Shifting the troubled assets from the financial sectors' books to the taxpayers' books absolves the people who caused the problem from responsibility. As the economy declines and mortgage default rates rise, the US Treasury and the American taxpayers could end up with a $700 billion loss.
Initially, the House, but not the Senate, resisted the bailout of the financial institutions,whose executives had received millions of dollars in bonuses for wrecking the US financial system. However, the people's representatives could not withstand the specter of martial law and Great Depression with which Paulson and the Bush administration threatened them. The people's representatives succumbed as they did during the New Deal.
The impotence of Congress traces to the Great Depression. As Theodore Lowi in his classic book, The End of Liberalism, makes clear, the New Deal stripped Congress of its law-making power and gave it to the executive agencies. Prior to the New Deal, Congress wrote the laws. After the New Deal a bill is merely an authorization for executive agencies to create the law through regulations. The Paulson bailout has further diminished the legislative branch's power.
Since Paulson's bailout of his firm and his financial friends does nothing to lessen the default rate on mortgages, how will the bailout play out?
If the $700 billion bailout is based on an estimate of the current amount of bad mortgages, as the recession deepens and Americans lose their jobs, the default rate will rise. The $700 billion might not suffice. The Treasury will have to go hat in hand to its foreign creditors for more loans.
As the US Treasury has not got $7 dollars, much less $700 billion, it must borrow the bailout money from foreign creditors, already overloaded with US paper. At what point do America's foreign bankers decide that the additions to US debt exceed what can be repaid?
This question was ignored by the bailout. There were no hearings. No one consulted China, America's principal banker, or the Japanese, or the OPEC sovereign wealth funds, or Europe.
Does the world have a blank check for America's mistakes?
This is the same world that is faced with American demands that countries support with money and lives America's quest for world hegemony. Europeans are dying in Afghanistan for American hegemony. Do Europeans want their banks, which hold US dollars as their reserves, to fail so that Paulson can bail out his company and his friends?
The US dollar is the world's reserve currency.
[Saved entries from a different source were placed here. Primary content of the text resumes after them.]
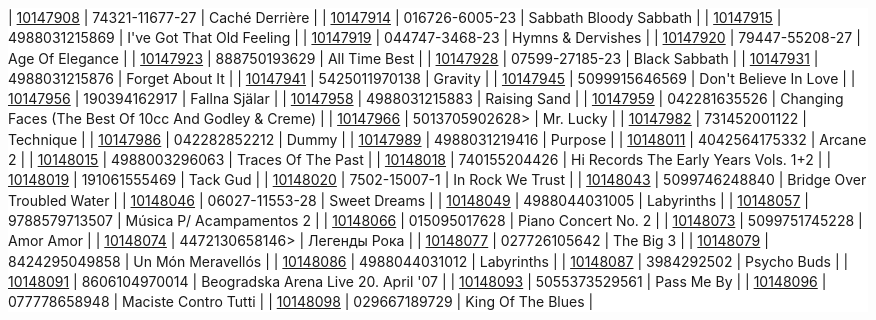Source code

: | [10147908](https://www.discogs.com/release/10147908) | 74321-11677-27 | Caché Derrière |
| [10147914](https://www.discogs.com/release/10147914) | 016726-6005-23 | Sabbath Bloody Sabbath |
| [10147915](https://www.discogs.com/release/10147915) | 4988031215869 | I've Got That Old Feeling |
| [10147919](https://www.discogs.com/release/10147919) | 044747-3468-23 | Hymns & Dervishes |
| [10147920](https://www.discogs.com/release/10147920) | 79447-55208-27 | Age Of Elegance |
| [10147923](https://www.discogs.com/release/10147923) | 888750193629 | All Time Best |
| [10147928](https://www.discogs.com/release/10147928) | 07599-27185-23 | Black Sabbath |
| [10147931](https://www.discogs.com/release/10147931) | 4988031215876 | Forget About It |
| [10147941](https://www.discogs.com/release/10147941) | 5425011970138 | Gravity |
| [10147945](https://www.discogs.com/release/10147945) | 5099915646569 | Don't Believe In Love |
| [10147956](https://www.discogs.com/release/10147956) | 190394162917 | Fallna Själar |
| [10147958](https://www.discogs.com/release/10147958) | 4988031215883 | Raising Sand |
| [10147959](https://www.discogs.com/release/10147959) | 042281635526 | Changing Faces (The Best Of 10cc And Godley & Creme) |
| [10147966](https://www.discogs.com/release/10147966) | 5013705902628> | Mr. Lucky |
| [10147982](https://www.discogs.com/release/10147982) | 731452001122 | Technique |
| [10147986](https://www.discogs.com/release/10147986) | 042282852212 | Dummy |
| [10147989](https://www.discogs.com/release/10147989) | 4988031219416 | Purpose |
| [10148011](https://www.discogs.com/release/10148011) | 4042564175332 | Arcane 2 |
| [10148015](https://www.discogs.com/release/10148015) | 4988003296063 | Traces Of The Past |
| [10148018](https://www.discogs.com/release/10148018) | 740155204426 | Hi Records The Early Years Vols. 1+2 |
| [10148019](https://www.discogs.com/release/10148019) | 191061555469 | Tack Gud |
| [10148020](https://www.discogs.com/release/10148020) | 7502-15007-1 | In Rock We Trust |
| [10148043](https://www.discogs.com/release/10148043) | 5099746248840 | Bridge Over Troubled Water |
| [10148046](https://www.discogs.com/release/10148046) | 06027-11553-28 | Sweet Dreams |
| [10148049](https://www.discogs.com/release/10148049) | 4988044031005 | Labyrinths |
| [10148057](https://www.discogs.com/release/10148057) | 9788579713507 | Música P/ Acampamentos 2 |
| [10148066](https://www.discogs.com/release/10148066) | 015095017628 | Piano Concert No. 2 |
| [10148073](https://www.discogs.com/release/10148073) | 5099751745228 | Amor Amor |
| [10148074](https://www.discogs.com/release/10148074) | 4472130658146> | Легенды Рока |
| [10148077](https://www.discogs.com/release/10148077) | 027726105642 | The Big 3 |
| [10148079](https://www.discogs.com/release/10148079) | 8424295049858 | Un Món Meravellós |
| [10148086](https://www.discogs.com/release/10148086) | 4988044031012 | Labyrinths |
| [10148087](https://www.discogs.com/release/10148087) | 3984292502 | Psycho Buds |
| [10148091](https://www.discogs.com/release/10148091) | 8606104970014 | Beogradska Arena Live 20. April '07 |
| [10148093](https://www.discogs.com/release/10148093) | 5055373529561 | Pass Me By |
| [10148096](https://www.discogs.com/release/10148096) | 077778658948 | Maciste Contro Tutti |
| [10148098](https://www.discogs.com/release/10148098) | 029667189729 | King Of The Blues |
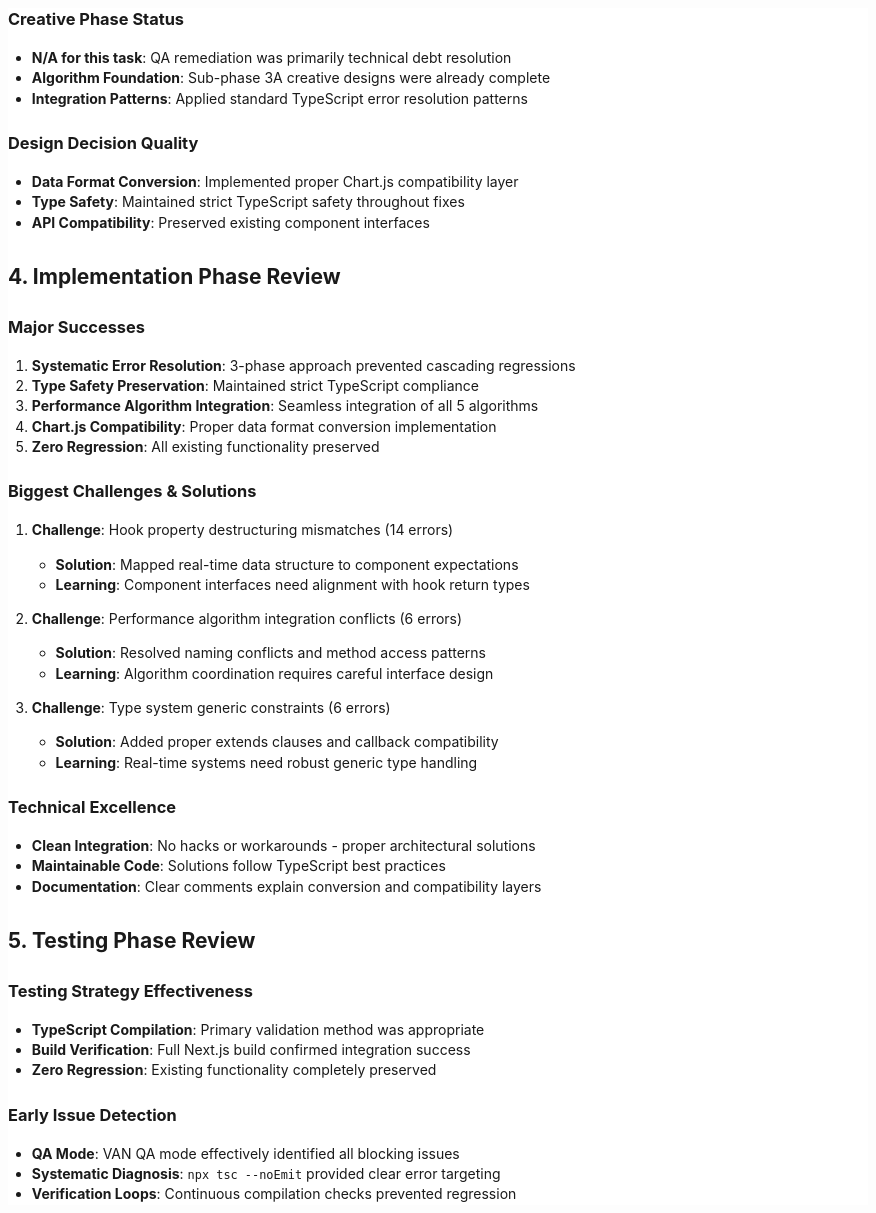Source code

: ### Creative Phase Status
- **N/A for this task**: QA remediation was primarily technical debt resolution
- **Algorithm Foundation**: Sub-phase 3A creative designs were already complete
- **Integration Patterns**: Applied standard TypeScript error resolution patterns

### Design Decision Quality
- **Data Format Conversion**: Implemented proper Chart.js compatibility layer
- **Type Safety**: Maintained strict TypeScript safety throughout fixes
- **API Compatibility**: Preserved existing component interfaces

## 4. Implementation Phase Review

### Major Successes
1. **Systematic Error Resolution**: 3-phase approach prevented cascading regressions
2. **Type Safety Preservation**: Maintained strict TypeScript compliance
3. **Performance Algorithm Integration**: Seamless integration of all 5 algorithms
4. **Chart.js Compatibility**: Proper data format conversion implementation
5. **Zero Regression**: All existing functionality preserved

### Biggest Challenges & Solutions
1. **Challenge**: Hook property destructuring mismatches (14 errors)
   - **Solution**: Mapped real-time data structure to component expectations
   - **Learning**: Component interfaces need alignment with hook return types

2. **Challenge**: Performance algorithm integration conflicts (6 errors)
   - **Solution**: Resolved naming conflicts and method access patterns
   - **Learning**: Algorithm coordination requires careful interface design

3. **Challenge**: Type system generic constraints (6 errors)
   - **Solution**: Added proper extends clauses and callback compatibility
   - **Learning**: Real-time systems need robust generic type handling

### Technical Excellence
- **Clean Integration**: No hacks or workarounds - proper architectural solutions
- **Maintainable Code**: Solutions follow TypeScript best practices
- **Documentation**: Clear comments explain conversion and compatibility layers

## 5. Testing Phase Review

### Testing Strategy Effectiveness
- **TypeScript Compilation**: Primary validation method was appropriate
- **Build Verification**: Full Next.js build confirmed integration success
- **Zero Regression**: Existing functionality completely preserved

### Early Issue Detection
- **QA Mode**: VAN QA mode effectively identified all blocking issues
- **Systematic Diagnosis**: `npx tsc --noEmit` provided clear error targeting
- **Verification Loops**: Continuous compilation checks prevented regression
It comprises the reserves of foreign central banks. Bush's wars and economic policies are destroying the basis of the US dollar as reserve currency. The day the dollar loses its reserve currency role, the US government cannot pay its bills in its own currency. The result will be a dramatic reduction in US living standards.
Currently Treasuries are boosted by the habitual "flight to quality," but as Treasury debt deepens, will investors still see quality? At what point do America's foreign creditors cease to lend? That is the point at which American power ends. It might be close at hand.
The Paulson bailout is predicated on cleaning up financial institutions' balance sheets and restoring the flow of credit. The assumption is that once lending resumes, the economy will pick up.
This assumption is problematic. The expansion of consumer debt, which kept the economy going in the 21st century, has reached its limit. There are no more credit cards to max out, and no more home equity to refinance and spend. The Paulson bailout might restore trust among financial institutions and enable them to lend to one another, but it doesn't provide a jolt to consumer demand.
Moreover, there may be more shoes to drop. Credit card debt could be the next to threaten balance sheets of financial institutions. Apparently, credit card debt has been securitized and sold as well, and not all of the debt is good. In addition, the leasing programs of the car manufacturers have turned sour. As a result of high gasoline prices and absence of growth in take-home pay, the residual values of big trucks and SUVs are less than the leasing programs estimated them to be, thus creating more financial problems. Car manufacturers are canceling their leasing programs, and this will further cut into sales.